In the Select/poll implementation, the wait queue callback function is Pollwake, which calls Default_wake_function, and wakes up the process that was blocked by the select.
In the Epoll implementation, the wait callback function is ep_poll_callback, which simply adds the ready descriptor to the Epoll's ready queue.

So select/poll/epoll actually they are in the kernel implementation, the difference is not too big, in fact, almost.
Epoll, although efficient, can match the completion port in the Windows platform, but the portability is too poor,
At present, almost only the Linux platform to achieve the epoll and must be more than 2.6 kernel version.

Contact Us

The content source of this page is from Internet, which doesn't represent Alibaba Cloud's opinion; products and services mentioned on that page don't have any relationship with Alibaba Cloud. If the content of the page makes you feel confusing, please write us an email, we will handle the problem within 5 days after receiving your email.
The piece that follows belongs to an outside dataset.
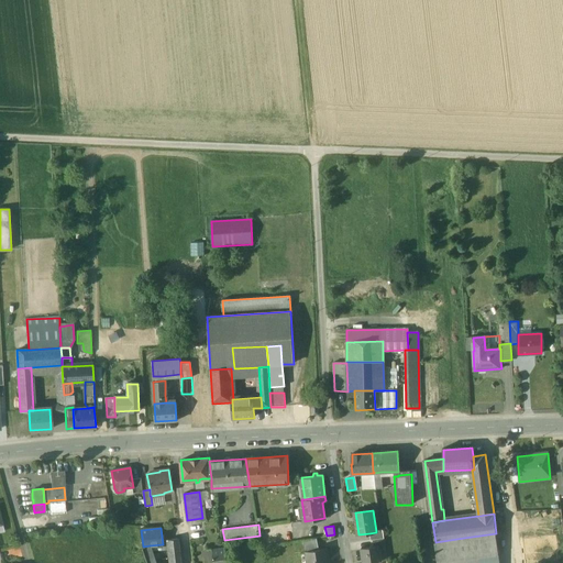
[(383,530),(376,531),(376,532),(370,533),(372,541),(373,540),(384,538),(383,530)]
If you find any instances of plagiarism from the community, please send an email to: info-contact@alibabacloud.com and provide relevant evidence. A staff member will contact you within 5 working days.

A Free Trial That Lets You Build Big!

Start building with 50+ products and up to 12 months usage for Elastic Compute Service

  • Sales Support

    1 on 1 presale consultation

  • After-Sales Support

    24/7 Technical Support 6 Free Tickets per Quarter Faster Response

  • Alibaba Cloud offers highly flexible support services tailored to meet your exact needs.